## ASSIGNED TASK
Word for word, write the records out again, but omit each picture.

[[ SUPPLIED INFORMATION, beginning ]]

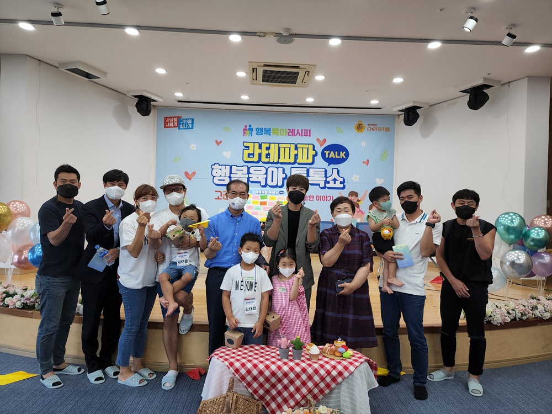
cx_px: 276
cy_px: 207
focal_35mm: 23
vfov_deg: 58.9
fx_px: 367
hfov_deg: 73.9
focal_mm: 6.4
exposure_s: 1/180
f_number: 1.8
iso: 160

[[ SUPPLIED INFORMATION, end ]]

## TASK ANSWER
cx_px: 276
cy_px: 207
focal_35mm: 23
vfov_deg: 58.9
fx_px: 367
hfov_deg: 73.9
focal_mm: 6.4
exposure_s: 1/180
f_number: 1.8
iso: 160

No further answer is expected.